Take lots of pictures since I can’t make it to the roast =(
Oh and sorry for side tracking your thread…next time I’ll just make another thread and link to it. Oh and if you are doing the pit or having open flames make sure the chef(s) don’t drink till the pig is served.


Oh, I forgot I have a couple of pics.

24 pounds of pork butts!

[quote]Uncle Fester wrote:
24 pounds of pork butts![/quote]

Now all we need is a picture of your bloated belly from eating all that pork. Apparently I look like a cute lil lion cub with its belly hanging low after I eat a ton BBQ, Thanksgiving, etc.

[quote]GhorigTheBeefy wrote:
Uncle Fester wrote:
24 pounds of pork butts!

Now all we need is a picture of your bloated belly from eating all that pork. Apparently I look like a cute lil lion cub with its belly hanging low after I eat a ton BBQ, Thanksgiving, etc.[/quote]

Lol, actually, by the time I got all the pork (and the 50 chicken halves) cooked, I couldn’t make myself eat any of it. But I did save a big plate of food for later.

I did a side of Lamb over coals for New Years eve a couple of years back (in the snow).

Do you know any South African’s ? in theory they should know something about cooking largeish animals.

My suggestion is rent a motorised spit and spit roast it whole or in two sides. Your chum with the piggies should be able to get it prepared either way by the slaughterman. You’ll get a whole lot of crackling that way too.

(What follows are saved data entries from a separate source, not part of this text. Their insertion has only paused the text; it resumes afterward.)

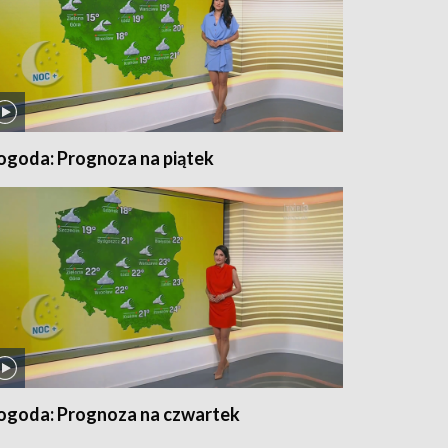
ogoda: Prognoza na piątek
ogoda: Prognoza na czwartek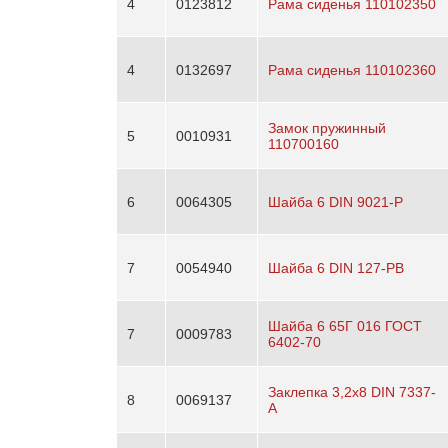
4
0123812
Рама сиденья 110102350
4
0132697
Рама сиденья 110102360
Замок пружинный
5
0010931
110700160
6
0064305
Шайба 6 DIN 9021-P
7
0054940
Шайба 6 DIN 127-РВ
Шайба 6 65Г 016 ГОСТ
7
0009783
6402-70
Заклепка 3,2х8 DIN 7337-
8
0069137
A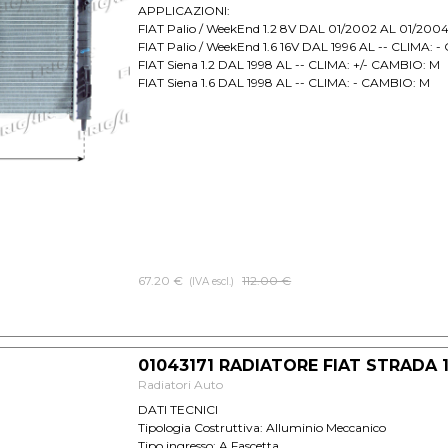
APPLICAZIONI:
FIAT Palio / WeekEnd 1.2 8V DAL 01/2002 AL 01/200
FIAT Palio / WeekEnd 1.6 16V DAL 1996 AL -- CLIMA: 
FIAT Siena 1.2 DAL 1998 AL -- CLIMA: +/- CAMBIO: M
FIAT Siena 1.6 DAL 1998 AL -- CLIMA: - CAMBIO: M
67.20 €
Prezzo senza sconto
112.00 €
(IVA escl.)
01043171 RADIATORE FIAT STRADA 1
Radiatori Auto
DATI TECNICI
Tipologia Costruttiva: Alluminio Meccanico
Tipo ingresso: A Fascetta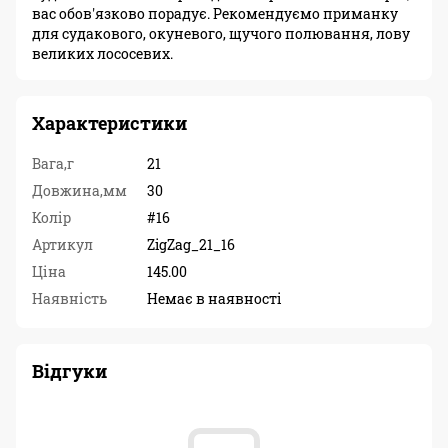
вас обов'язково порадує. Рекомендуємо приманку
для судакового, окуневого, щучого полювання, лову
великих лососевих.
Характеристики
Вага,г
21
Довжина,мм
30
Колір
#16
Артикул
ZigZag_21_16
Ціна
145.00
Наявність
Немає в наявності
Відгуки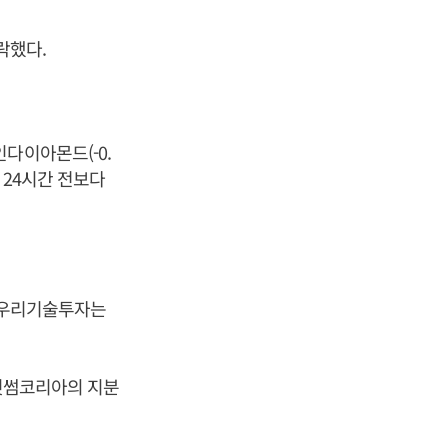
하락했다.
코인다이아몬드(-0.
세도 24시간 전보다
. 우리기술투자는
 빗썸코리아의 지분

If you want to marinate the meat then the South African way is to buy the biggest syringe you can find and inject the sauce directly into the muscle before or as its cooking.

(Does this reply qualify for the Steriods or SAMA forums now ???)

Oh - and save the brawn for spreading on hot toast.

lambs great
I prefer mutton myself
every other weekend we roast a mutton outside.

mutton is a staple in our famaly just about

[quote]GhorigTheBeefy wrote:
OctoberGirl wrote:

My grandpa had to call somebody even more red-neck to figure out how to skin it properly and cook it.

[/quote]

For my first skinning (at 10 years old)I shot and skinned a porcupine. My Grandma canned it and it was delicious. How’s that for red-neck?

Oh, and go with the slow roast, much surer results. What was the date? 13th?

Thanks for all the tips and advice.

I am not a total neophyte, as I have roasted whole fresh hams. Just never done anything this stinking big. Got two meat thermometers and a big pile of apple wood. I am leaning towards injecting the hog with clarified butter and then rubbing all over with a dry rub. I have had good success with coating my hams with an olive oil and garlic goo. May go that route. Either way, I am definitely going to stuff the cavity with a few extra racks of ribs and a fresh butt. OG has to be checking her calendar now…

Thanks again.

Testy1:
I’m not sure if that is red-neck or not…I’ll say its red-neck due to the fact that it isn’t a logical food source.

OP:
I’d suggest stuffing a few onions in that hog as well. I meant to post this sooner but became side tracked with old family red-neck stories.

Well dang it now I can’t find the name of the dish. The Romans, mainly the army, would roast a bunch of different animals inside progressively bigger animals. So you’d have a game hen inside of a chicken, inside of a duck, inside of a goose, inside of a turkey, inside of a lamb, inside of pig, inside of a cow or ox. They’d then roast it on a spit for a really long time.

We may have to wait and try this during a T-Nation reunion cause I don’t have the money for it.